Julius Winsome vit dans le Maine, au milieu de nulle part, avec son chien et ses quelque 3.000 livres, légués par son père. La nature et les mots suffisent à son bien-être.  Les forêts du Maine sont aussi le terrain de chasse pour beaucoup.  Le chien de Julius en sera victime. Julius Winsome va perdre la tête et traquer le coupable.  Il ne fera pas dans le détail.

Dis comme ça, cela n'a l'air de rien.  Mais allez-y franchement, c'est un texte prenant, qu'on ne lâche pas.  On devine ce qui va se passer, mais peu importe, c'est comment est raconté ce qui se passe qui compte.  C'est le premier roman de Gerard Donovan traduit en français.  Vite les autres.

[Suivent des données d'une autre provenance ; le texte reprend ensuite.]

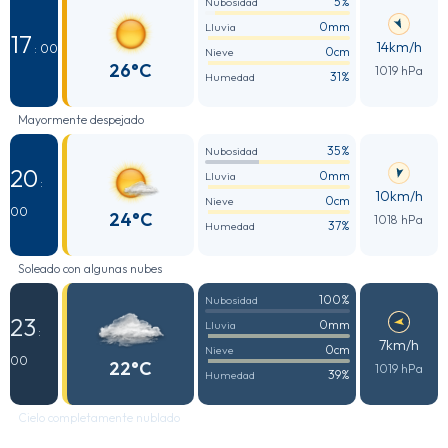
5%
Nubosidad
0mm
Lluvia
17
14km/h
: 00
0cm
Nieve
26°C
1019 hPa
31%
Humedad
Mayormente despejado
35%
Nubosidad
20
0mm
Lluvia
:
10km/h
0cm
Nieve
00
24°C
1018 hPa
37%
Humedad
Soleado con algunas nubes
100%
Nubosidad
23
0mm
Lluvia
:
7km/h
0cm
Nieve
00
22°C
1019 hPa
39%
Humedad
Cielo completamente nublado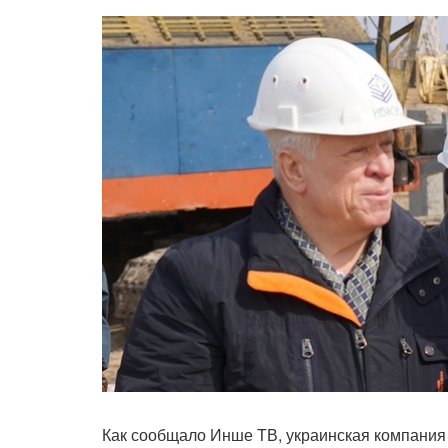
Как сообщало Инше ТВ, украинская компани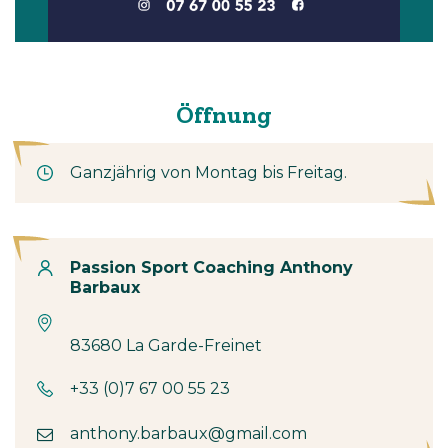
Öffnung
Ganzjährig von Montag bis Freitag.
Kontakt
Passion Sport Coaching Anthony
Barbaux
83680 La Garde-Freinet
+33 (0)7 67 00 55 23
anthony.barbaux@gmail.com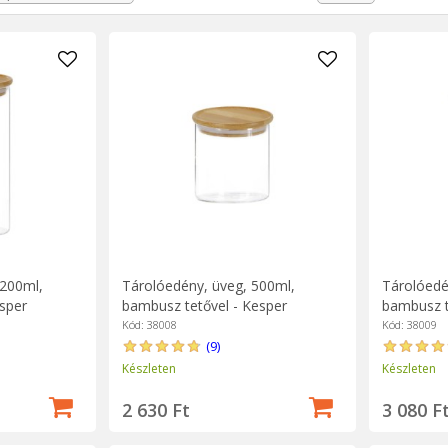
sztétikusak, elegánsak, és előnyt biztosítanak a tartalom megtekinté
lott sötét helyen tartani, hogy megőrizze színüket és frissességüket.
1200ml,
Tárolóedény, üveg, 500ml,
Tárolóedé
sper
bambusz tetővel - Kesper
bambusz t
Kód: 38008
Kód: 38009
(9)
Készleten
Készleten
2 630 Ft
3 080 F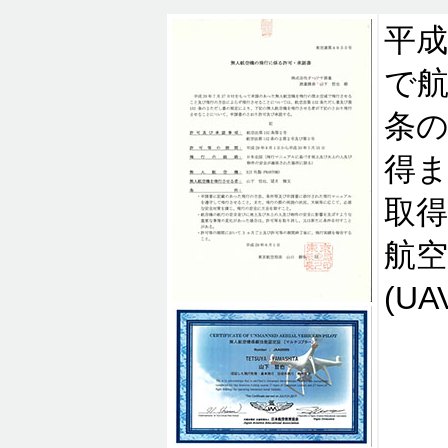
平成
で航
条の
得
取
航
(U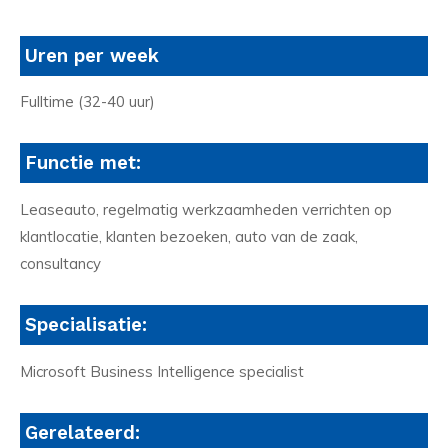
Uren per week
Fulltime (32-40 uur)
Functie met:
Leaseauto, regelmatig werkzaamheden verrichten op
klantlocatie, klanten bezoeken, auto van de zaak,
consultancy
Specialisatie:
Microsoft Business Intelligence specialist
Gerelateerd: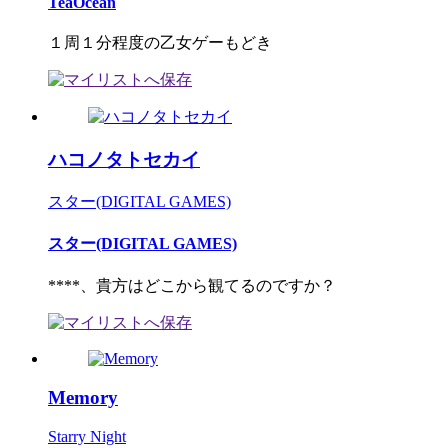
TeaOcean
１周１分程度の乙女ゲーもどき
ハコノタトセカイ
スター(DIGITAL GAMES)
スター(DIGITAL GAMES)
****、貴方はどこから観てるのですか？
Memory
Starry Night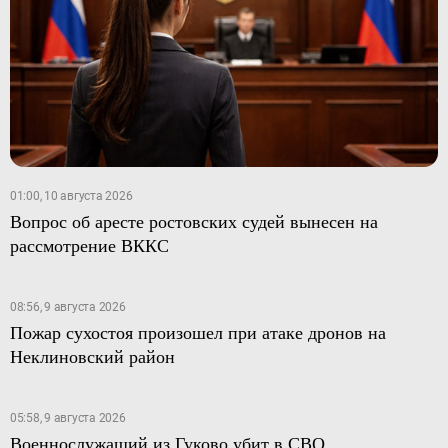
01:00, 10 августа 2026
Вопрос об аресте ростовских судей вынесен на
рассмотрение ВККС
08:56, 9 августа 2026
Пожар сухостоя произошел при атаке дронов на
Неклиновский район
05:58, 9 августа 2026
Военнослужащий из Гуково убит в СВО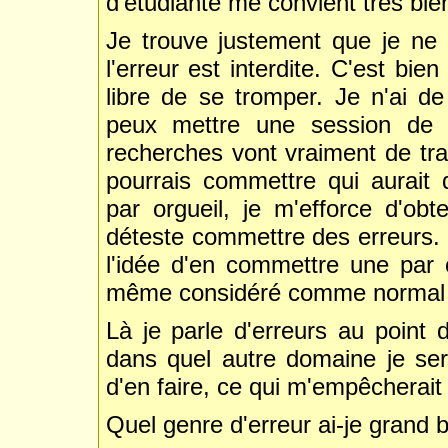
d'étudiante me convient très bie
Je trouve justement que je ne 
l'erreur est interdite. C'est bi
libre de se tromper. Je n'ai d
peux mettre une session de 
recherches vont vraiment de tra
pourrais commettre qui aurait
par orgueil, je m'efforce d'obte
déteste commettre des erreurs. 
l'idée d'en commettre une par 
même considéré comme normal q
Là je parle d'erreurs au point
dans quel autre domaine je sera
d'en faire, ce qui m'empêcherait 
Quel genre d'erreur ai-je grand 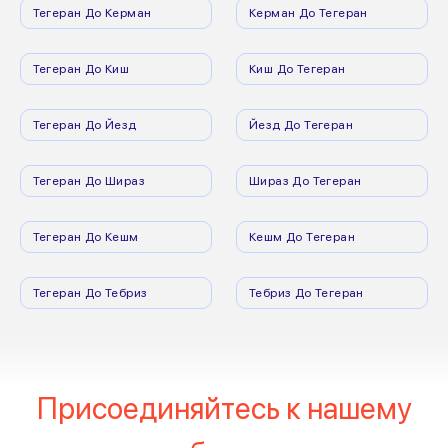
Тегеран До Керман
Керман До Тегеран
Тегеран До Киш
Киш До Тегеран
Тегеран До Йезд
Йезд До Тегеран
Тегеран До Шираз
Шираз До Тегеран
Тегеран До Кешм
Кешм До Тегеран
Тегеран До Тебриз
Тебриз До Тегеран
Присоединяйтесь к нашему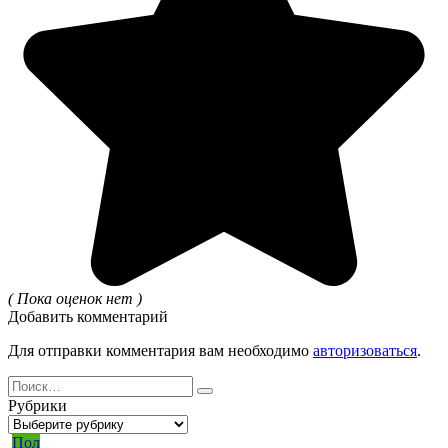
( Пока оценок нет )
Добавить комментарий
Для отправки комментария вам необходимо
авторизоваться
.
Search
for:
Рубрики
Рубрики
Пол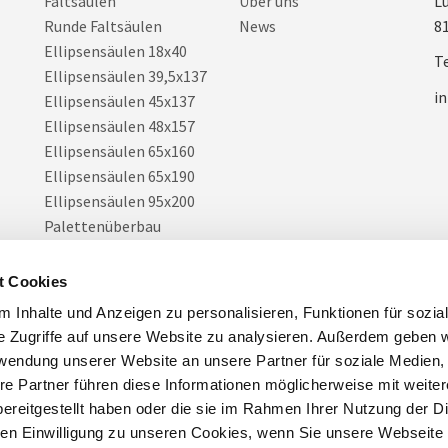
Faltsäulen
Über uns
Lü
Runde Faltsäulen
News
8
Ellipsensäulen 18x40
Te
Ellipsensäulen 39,5x137
i
Ellipsensäulen 45x137
Ellipsensäulen 48x157
Ellipsensäulen 65x160
Ellipsensäulen 65x190
Ellipsensäulen 95x200
Palettenüberbau
Gewinnspiel-Displays
Verkaufs-Displays
t Cookies
Konkavex
 Inhalte und Anzeigen zu personalisieren, Funktionen für sozia
Litfaßsäulen
e Zugriffe auf unsere Website zu analysieren. Außerdem geben w
Quadrosäulen
rwendung unserer Website an unsere Partner für soziale Medien
Kontursäulen
re Partner führen diese Informationen möglicherweise mit weite
Warensäulen
ereitgestellt haben oder die sie im Rahmen Ihrer Nutzung der D
Wellensäulen
n Einwilligung zu unseren Cookies, wenn Sie unsere Webseite 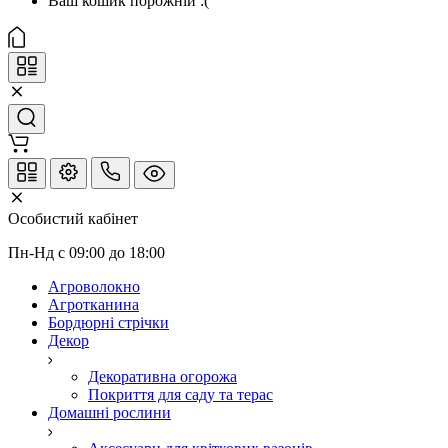
Ваш кошик порожній :(
Особистий кабінет
Пн-Нд с 09:00 до 18:00
Агроволокно
Агротканина
Бордюрні стрічки
Декор
Декоративна огорожа
Покриття для саду та терас
Домашні рослини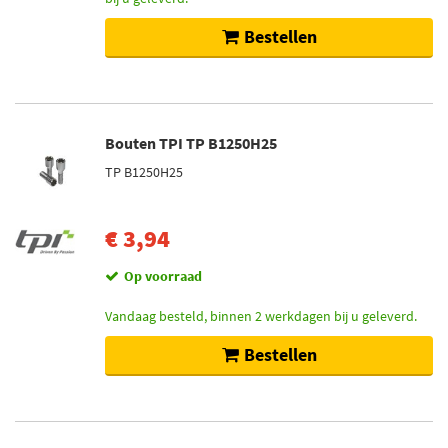
Bestellen
Bouten TPI TP B1250H25
TP B1250H25
€ 3,94
Op voorraad
Vandaag besteld, binnen 2 werkdagen bij u geleverd.
Bestellen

Et puis, nouveauté chez les libraires, le trimestriel Alibi, qui se propose d'éclairer la fiction par la réalité.  Dans ce premier numéro, un dossier sur l'entrée en écriture de flics et voyous (ex?  vraiment??), qui racontent quoi comment?  Cela a servi à quoi d'en passer par là? Et puis, il reste les jalousies, une autre gueguerre des polices par scénarios et films interposés.  Je retiendrai l'interview de Abdel Hafed Benotman, dix-sept ans de maizonzon.
Et il y a cet hommage au photographe/documentariste Christian Poveda et à son documentaire La Vida loca, consacré aux Maras, gangs d'Amérique Centrale.  Il a été exécuté par un membre de ces gangs, il y a un an.  Restent le film et des photos, dont quelques-unes sont reprises ici.
Et puis, il y a des tas d'autres choses, des interviews, des recensions qui donnent envie (pas que des livres, mais aussi des films, de la musique), des découvertes... Pas mal quoi.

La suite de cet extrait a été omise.